Analysis and Commentary
Medical device companies that develop an FDA-approved product under the 510(k) pathway should not have to worry that the agency will simply rescind their decision without any process. The court in this case recognized that granting FDA what it desired--inherent reconsideration authority--would ignore explicit statutory procedures to ensure companies receive "fair treatment," what the court deems a "value basic to American administrative law." There is a process in place for FDA to change a device's classification, and FDA must follow that process.
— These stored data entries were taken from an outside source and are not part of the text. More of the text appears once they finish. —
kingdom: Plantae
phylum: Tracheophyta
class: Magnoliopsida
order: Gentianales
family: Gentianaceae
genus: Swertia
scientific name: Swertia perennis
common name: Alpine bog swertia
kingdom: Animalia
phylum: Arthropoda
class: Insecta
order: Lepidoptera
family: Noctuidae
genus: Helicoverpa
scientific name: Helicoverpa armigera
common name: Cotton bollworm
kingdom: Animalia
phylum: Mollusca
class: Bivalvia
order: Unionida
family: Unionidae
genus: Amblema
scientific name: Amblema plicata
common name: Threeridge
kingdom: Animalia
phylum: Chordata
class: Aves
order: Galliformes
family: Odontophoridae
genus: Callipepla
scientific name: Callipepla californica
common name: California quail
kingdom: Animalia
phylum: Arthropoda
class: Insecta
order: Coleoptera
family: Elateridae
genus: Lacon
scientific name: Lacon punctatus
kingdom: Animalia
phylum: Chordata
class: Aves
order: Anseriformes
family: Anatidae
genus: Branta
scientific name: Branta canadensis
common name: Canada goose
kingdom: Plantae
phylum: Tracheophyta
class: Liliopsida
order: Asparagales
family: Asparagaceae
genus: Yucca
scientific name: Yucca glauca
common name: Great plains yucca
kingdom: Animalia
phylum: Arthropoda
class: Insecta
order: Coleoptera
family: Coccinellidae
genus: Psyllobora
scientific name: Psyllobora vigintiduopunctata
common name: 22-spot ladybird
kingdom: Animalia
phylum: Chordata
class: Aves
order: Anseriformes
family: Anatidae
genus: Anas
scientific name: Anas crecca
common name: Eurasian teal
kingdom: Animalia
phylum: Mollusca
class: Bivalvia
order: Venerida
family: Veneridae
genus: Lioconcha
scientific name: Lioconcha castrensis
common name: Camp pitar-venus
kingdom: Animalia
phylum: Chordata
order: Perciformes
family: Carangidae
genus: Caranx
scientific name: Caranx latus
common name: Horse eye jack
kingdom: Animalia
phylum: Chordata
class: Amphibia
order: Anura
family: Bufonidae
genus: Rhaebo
The Ivy Court's decision should alleviate some concerns over FDA's ever increasing authority. The court understood that granting FDA the unfettered right to rescind a "substantial equivalency" determination would essentially allow FDA to reconsider any number of 510(k) devices currently on the market. This would be detrimental not only to countless companies--after all, FDA's reclassification single-handedly bankrupt ReGen--but also to patients in need of new, innovative devices.
Notably, FDA never rescinds cases absent a finding of fraud in the clearance process, which is what made their reclassification of Callogen Scaffold surprising. Here, the court hinted at the possibility that were serious misconduct involved--and punished accordingly--FDA indeed could have exercised inherent authority. It will be interesting to see whether the FDA, in the future, takes swift action in punishing what they deem to be wrongful actions in order to show "misconduct sufficient [to warrant] FDA's 'inherent reclassification power.'"
"The impact of this case cannot be underestimated," states Mark Duvall. "FDA not infrequently exceeds its statutory and regulatory authority often granting to itself powers and interpretations of law and regulations well outside the scope of that actually given to them." He notes that this is not the first time that FDA has "had its interpretations of law and regulations checked." He mentions the Washington Legal Foundation case, the IMS Health case, and the Caronia case, all focusing on 1st Amendment issues. "These cases all stand for the proposition that FDA is not always right in its interpretations," he notes, "which can often be self-serving and extend authority to areas and plateaus not granted to them by Congress."
We will continue to follow commentary around Ivy, and will be interested to see the effect of the case on the medical device industry.